OSTUNI (BR). I progetti "Tra il bianco e il verde", dedicato alla valorizzazione degli orti storici e "Derive costiere", mirato alla riqualificazione dell’area di Camerini a Villanova, iniziano a prendere forma. Si sono svolti sabato e domenica scorsi (12 e 13 maggio), i primi incontri del processo partecipativo che accompagna la redazione delle due proposte progettuali da candidare a finanziamento attraverso gli avvisi pubblici del POR PUGLIA 2014-2020 - Asse VI –Azione 6.6 – Sub-Azione 6.6.a – Interventi per la tutela e la valorizzazione di aree di attrazione naturale. Si è trattato sostanzialmente di due passeggiate che hanno consentito di esplorare, in compagni a dei cittadini interessati, gli ambiti di intervento, di rilevarne criticità e potenzialità e di formulare alcune prime idee di intervento.
Alla prima passeggiata erano presenti alcuni assegnatari degli orti, sia in qualità di privati cittadini che come rappresentanti di associazioni, cooperative e imprese, l’assessore all’Ambiente Luigi Nacci e i progettisti incaricati. La passeggiata si è tradotta, come auspicato, in una proficua possibilità di confronto e di apprendimento orizzontale tra amministratori, tecnici, e chi gli orti li vive quotidianamente. Gli affidatari degli appezzamenti che compongono il paesaggio appena a valle della città antica, hanno raccontato le loro esperienze, fatto il punto su problematiche ed elementi necessari all’individuazione degli interventi necessari a completare il percorso di riqualificazione già intrapreso.
Dopo un primo momento di discussione circa gli obiettivi generali del bando e gli obiettivi specifici legati all’area degli orti storici, i presenti si sono divisi in due gruppi per esplorare meglio la zona.
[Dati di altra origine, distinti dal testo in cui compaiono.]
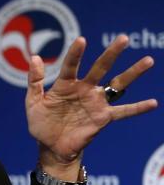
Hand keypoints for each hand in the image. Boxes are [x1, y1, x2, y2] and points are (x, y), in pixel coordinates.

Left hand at [26, 34, 156, 177]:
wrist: (51, 146)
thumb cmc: (41, 123)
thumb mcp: (33, 102)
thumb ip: (34, 81)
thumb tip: (34, 57)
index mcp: (66, 84)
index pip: (71, 66)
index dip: (76, 54)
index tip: (82, 40)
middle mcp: (84, 89)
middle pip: (100, 68)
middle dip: (111, 53)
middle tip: (123, 38)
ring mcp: (96, 102)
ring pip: (117, 84)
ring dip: (133, 73)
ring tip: (148, 60)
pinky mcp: (103, 117)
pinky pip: (123, 111)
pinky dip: (138, 108)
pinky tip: (153, 102)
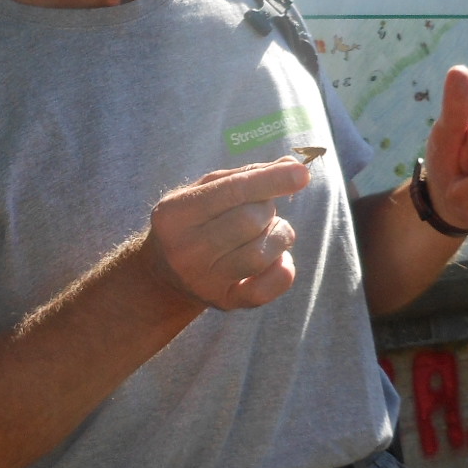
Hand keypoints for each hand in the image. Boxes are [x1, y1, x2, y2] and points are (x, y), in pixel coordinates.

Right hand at [143, 158, 311, 310]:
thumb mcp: (205, 191)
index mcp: (174, 214)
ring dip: (279, 235)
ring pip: (262, 254)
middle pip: (250, 221)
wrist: (165, 274)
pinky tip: (276, 257)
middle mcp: (185, 251)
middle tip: (260, 209)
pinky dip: (284, 268)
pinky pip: (268, 287)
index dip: (271, 180)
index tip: (302, 173)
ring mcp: (204, 281)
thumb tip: (292, 165)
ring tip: (269, 230)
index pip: (232, 191)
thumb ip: (245, 175)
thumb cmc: (194, 220)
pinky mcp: (225, 302)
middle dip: (267, 208)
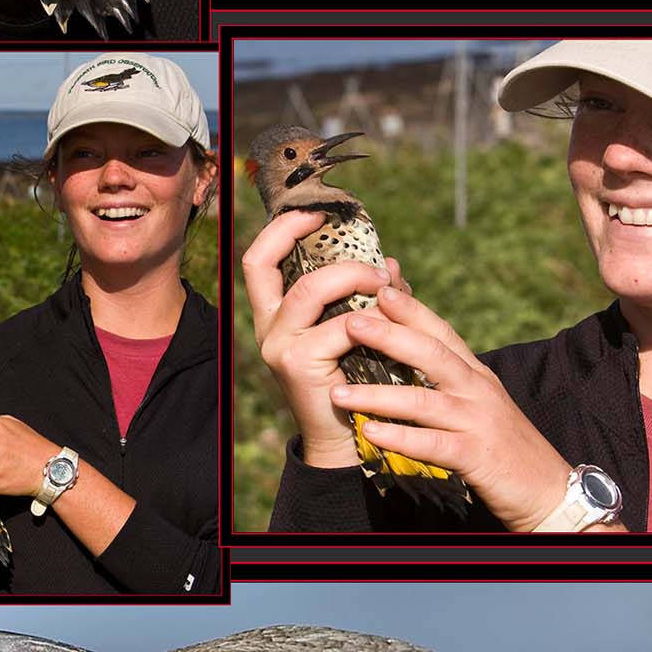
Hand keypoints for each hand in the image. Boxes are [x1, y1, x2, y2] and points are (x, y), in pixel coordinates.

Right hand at [241, 209, 405, 466]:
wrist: (348, 438)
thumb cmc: (357, 378)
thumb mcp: (359, 329)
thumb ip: (369, 296)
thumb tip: (391, 263)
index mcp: (276, 313)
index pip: (258, 258)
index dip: (282, 228)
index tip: (317, 212)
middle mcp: (268, 326)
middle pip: (265, 262)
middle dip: (310, 241)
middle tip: (365, 255)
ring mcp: (278, 345)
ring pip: (310, 290)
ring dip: (353, 277)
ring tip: (384, 283)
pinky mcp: (298, 364)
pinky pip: (339, 328)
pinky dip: (371, 321)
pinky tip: (393, 323)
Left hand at [327, 284, 573, 531]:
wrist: (550, 490)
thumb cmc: (506, 446)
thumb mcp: (481, 403)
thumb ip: (451, 378)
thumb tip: (416, 355)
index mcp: (477, 375)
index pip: (443, 333)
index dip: (412, 310)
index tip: (381, 288)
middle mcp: (479, 390)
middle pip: (432, 354)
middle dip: (390, 336)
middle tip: (351, 322)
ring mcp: (478, 422)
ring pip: (423, 401)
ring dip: (378, 395)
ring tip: (338, 392)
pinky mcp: (477, 456)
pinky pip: (433, 445)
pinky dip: (400, 439)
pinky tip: (371, 434)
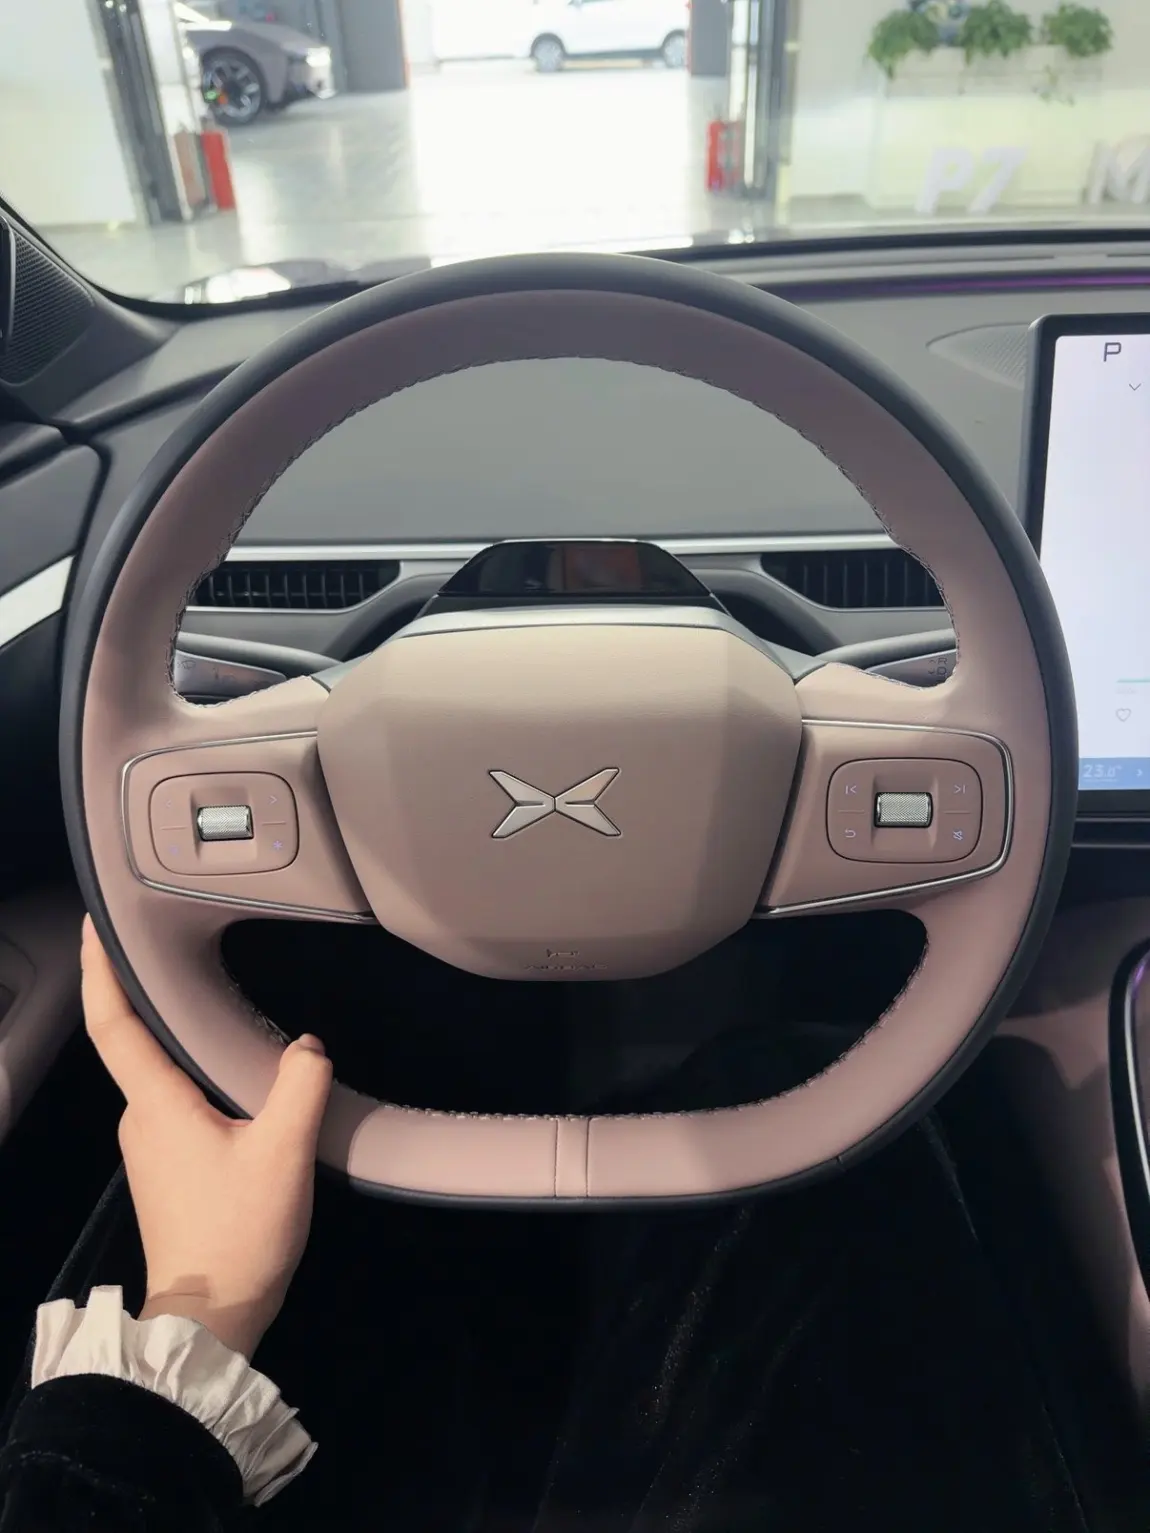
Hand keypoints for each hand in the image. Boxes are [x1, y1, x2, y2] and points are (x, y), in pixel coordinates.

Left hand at [81, 917, 332, 1358]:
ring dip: (188, 1045)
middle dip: (158, 998)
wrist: (209, 1318)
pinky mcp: (166, 1171)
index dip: (100, 969)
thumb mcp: (284, 1153)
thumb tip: (307, 1044)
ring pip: (166, 1079)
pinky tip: (240, 1082)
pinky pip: (179, 1106)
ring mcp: (149, 1148)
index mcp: (156, 1103)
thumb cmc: (237, 1231)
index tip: (96, 923)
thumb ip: (300, 1085)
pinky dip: (202, 1082)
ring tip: (228, 1010)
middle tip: (187, 948)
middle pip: (142, 1044)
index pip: (114, 1023)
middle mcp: (140, 1118)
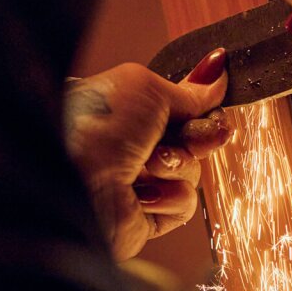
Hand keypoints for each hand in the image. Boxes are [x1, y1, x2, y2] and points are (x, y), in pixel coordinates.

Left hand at [63, 50, 230, 260]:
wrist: (76, 182)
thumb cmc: (95, 127)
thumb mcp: (146, 88)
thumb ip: (186, 88)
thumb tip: (215, 74)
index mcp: (117, 109)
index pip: (173, 106)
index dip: (197, 106)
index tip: (210, 103)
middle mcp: (124, 145)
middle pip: (188, 138)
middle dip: (198, 135)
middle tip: (191, 135)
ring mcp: (134, 181)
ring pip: (190, 171)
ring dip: (179, 166)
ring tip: (149, 165)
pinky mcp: (144, 216)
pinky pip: (184, 204)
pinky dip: (171, 196)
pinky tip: (144, 193)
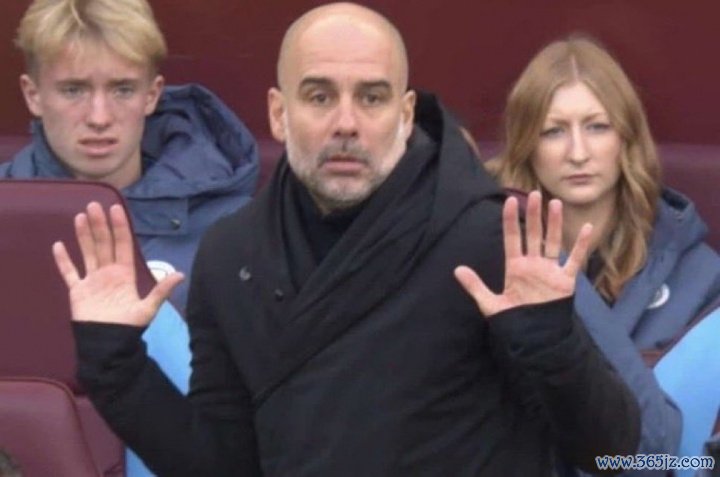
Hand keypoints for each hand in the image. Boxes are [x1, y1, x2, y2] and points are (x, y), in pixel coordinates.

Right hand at [53, 202, 183, 325]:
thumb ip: (161, 290)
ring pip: (87, 252)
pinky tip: (59, 245)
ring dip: (84, 235)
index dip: (120, 227)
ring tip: (80, 216)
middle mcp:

A ogni gruppo è stata fornita una mappa e sottoposto un questionario, elementi necessari a chiarire il focus della passeggiata: si è chiesto ai partecipanti di individuare interventi e azioni sia necessarie alla coltivazione degli orti e, allo stesso tempo, interventi che consentano una fruibilità maggiore da parte dei turisti e della comunità locale. 
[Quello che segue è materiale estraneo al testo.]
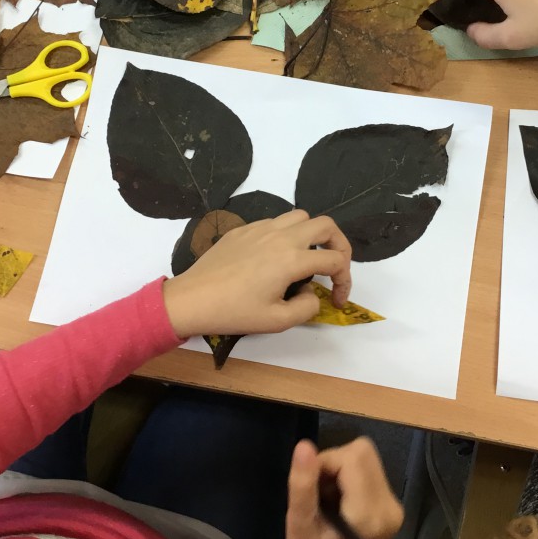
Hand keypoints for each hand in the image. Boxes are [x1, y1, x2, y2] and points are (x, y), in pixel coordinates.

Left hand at [162, 210, 351, 337]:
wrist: (192, 299)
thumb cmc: (235, 312)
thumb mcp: (277, 321)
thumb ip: (307, 307)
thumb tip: (313, 293)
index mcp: (292, 259)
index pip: (335, 260)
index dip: (345, 280)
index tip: (337, 299)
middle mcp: (281, 236)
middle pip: (325, 224)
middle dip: (338, 244)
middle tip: (335, 266)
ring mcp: (260, 228)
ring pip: (299, 216)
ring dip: (312, 234)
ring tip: (306, 258)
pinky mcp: (243, 229)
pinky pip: (275, 222)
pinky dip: (286, 234)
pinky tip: (275, 257)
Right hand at [284, 438, 402, 538]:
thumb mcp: (298, 525)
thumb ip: (302, 485)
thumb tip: (304, 445)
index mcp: (370, 513)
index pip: (353, 456)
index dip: (326, 462)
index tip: (311, 486)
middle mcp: (390, 506)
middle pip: (363, 453)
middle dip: (334, 464)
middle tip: (318, 493)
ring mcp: (394, 507)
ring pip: (366, 459)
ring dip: (341, 471)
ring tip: (327, 501)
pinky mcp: (391, 507)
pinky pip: (369, 471)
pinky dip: (349, 479)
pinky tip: (339, 504)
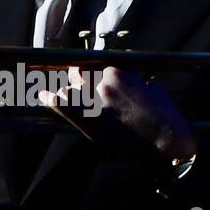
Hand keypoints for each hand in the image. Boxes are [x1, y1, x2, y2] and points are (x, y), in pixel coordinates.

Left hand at [39, 64, 196, 162]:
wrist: (167, 143)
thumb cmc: (165, 117)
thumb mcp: (154, 90)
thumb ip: (138, 80)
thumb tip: (136, 79)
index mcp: (117, 73)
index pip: (95, 65)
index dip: (92, 71)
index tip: (90, 75)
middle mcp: (101, 84)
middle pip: (79, 75)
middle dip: (81, 80)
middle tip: (83, 87)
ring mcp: (93, 104)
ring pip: (70, 90)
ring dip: (71, 93)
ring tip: (69, 97)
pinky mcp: (90, 123)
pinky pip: (62, 105)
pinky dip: (51, 100)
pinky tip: (43, 95)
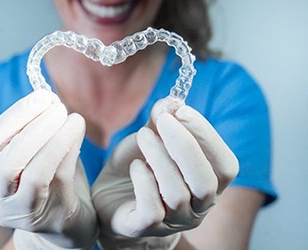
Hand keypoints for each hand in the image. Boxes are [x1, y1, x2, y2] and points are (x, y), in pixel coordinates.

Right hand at [0, 89, 96, 248]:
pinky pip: (60, 179)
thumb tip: (50, 100)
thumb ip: (35, 134)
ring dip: (54, 139)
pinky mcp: (51, 217)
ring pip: (34, 174)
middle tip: (57, 105)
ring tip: (73, 117)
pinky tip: (78, 132)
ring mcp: (23, 212)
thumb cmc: (49, 184)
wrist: (64, 225)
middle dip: (33, 127)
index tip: (41, 96)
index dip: (15, 116)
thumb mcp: (33, 158)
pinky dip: (69, 150)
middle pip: (7, 161)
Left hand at [91, 97, 238, 248]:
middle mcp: (197, 207)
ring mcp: (173, 222)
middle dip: (186, 146)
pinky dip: (144, 182)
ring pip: (178, 194)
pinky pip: (153, 210)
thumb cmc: (138, 166)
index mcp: (208, 184)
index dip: (207, 136)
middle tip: (163, 120)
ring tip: (143, 136)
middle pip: (206, 183)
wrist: (109, 195)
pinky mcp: (146, 228)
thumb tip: (170, 102)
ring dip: (160, 158)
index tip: (182, 110)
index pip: (225, 165)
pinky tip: (136, 166)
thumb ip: (162, 122)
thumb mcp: (151, 139)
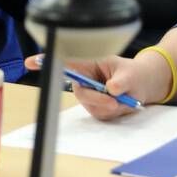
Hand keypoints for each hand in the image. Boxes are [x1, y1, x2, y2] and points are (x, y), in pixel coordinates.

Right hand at [23, 52, 169, 119]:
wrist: (145, 86)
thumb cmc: (136, 73)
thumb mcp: (132, 74)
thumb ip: (122, 81)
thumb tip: (111, 89)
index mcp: (88, 64)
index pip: (64, 62)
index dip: (45, 61)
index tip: (30, 63)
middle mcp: (84, 79)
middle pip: (80, 92)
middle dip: (98, 99)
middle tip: (115, 102)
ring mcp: (88, 95)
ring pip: (92, 106)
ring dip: (111, 106)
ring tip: (126, 99)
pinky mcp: (95, 107)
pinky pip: (100, 114)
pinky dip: (115, 112)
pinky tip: (123, 104)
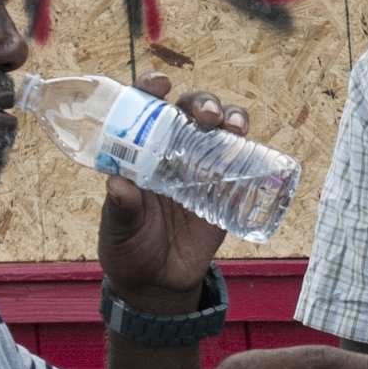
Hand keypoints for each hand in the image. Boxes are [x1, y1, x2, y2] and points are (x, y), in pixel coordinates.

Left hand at [97, 76, 244, 310]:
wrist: (158, 284)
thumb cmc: (129, 250)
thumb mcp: (119, 230)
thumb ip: (121, 209)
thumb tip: (118, 185)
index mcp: (139, 153)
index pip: (144, 110)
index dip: (152, 90)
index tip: (161, 84)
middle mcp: (171, 152)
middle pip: (188, 111)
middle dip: (201, 102)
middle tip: (206, 115)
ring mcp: (200, 168)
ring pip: (219, 129)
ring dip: (230, 116)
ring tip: (233, 126)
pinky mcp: (224, 190)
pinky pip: (241, 162)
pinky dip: (249, 148)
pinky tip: (248, 144)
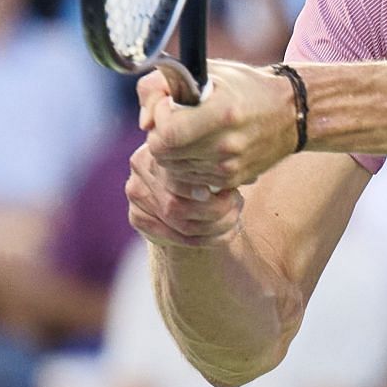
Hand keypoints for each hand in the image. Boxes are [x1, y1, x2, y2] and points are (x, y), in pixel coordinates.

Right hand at [125, 141, 243, 247]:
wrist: (175, 180)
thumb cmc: (199, 160)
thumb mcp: (205, 150)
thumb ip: (219, 159)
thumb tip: (250, 176)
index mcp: (155, 147)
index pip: (176, 175)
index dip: (202, 187)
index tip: (230, 191)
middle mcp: (139, 169)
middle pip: (176, 204)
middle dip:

Le passeggiate si sono concluse con un momento di condivisione dei risultati e delle criticità riscontrate e un primo brainstorming su idee e azioni per migliorare la fruibilità dell’area e per creare connessioni materiali e immateriali tra la zona degli orti, la città e la piana degli olivi monumentali.
Il secondo incontro è stato strutturato in tre passeggiate tematiche, che hanno riguardato tre zone di interesse strategico per la riqualificazione paesaggistica di Camerini, rivelandosi lo strumento attraverso il quale attivare l’intelligenza collettiva ed emotiva di un territorio. La passeggiata, infatti, attraversando attivamente uno spazio, si riconnette alle sue memorie, ai ricordi e alle informazioni da cui partire per attivare idee, proposte, visioni. Durante le passeggiate si sono condivise esperienze e osservazioni specifiche contribuendo, in maniera collettiva, ad un’analisi attenta e rivelatrice dei punti di forza e di debolezza della zona e a una prima elaborazione di idee. La percezione che un abitante ha del proprio territorio è un tipo di conoscenza di cui non si può fare a meno, una conoscenza che il professionista, da solo, non può avere. Per questo motivo sono state coinvolte diverse categorie di cittadini: rappresentanti di associazioni del territorio, residenti della zona di Camerini, imprenditori e rappresentanti di attività di ricezione turistica e di servizi al turismo di Ostuni. Oltre ai progettisti incaricati, hanno preso parte anche due rappresentanti istituzionali: il vicesindaco con delega all’urbanistica e alla partecipazione Guglielmo Cavallo, l’assessore all’ambiente Luigi Nacci, e alcuni consiglieri comunali.
I prossimi due incontri ai quali cittadini, politici, tecnici, e operatori economici interessati sono caldamente invitati a partecipare, si svolgeranno presso l’ex circolo cittadino ostunese, situato in via Cattedrale 11, venerdì 18 maggio alle 16 per il progetto "Derive costiere" e sabato 19 maggio sempre alle ore 16 per il progetto "Tra il verde e il bianco".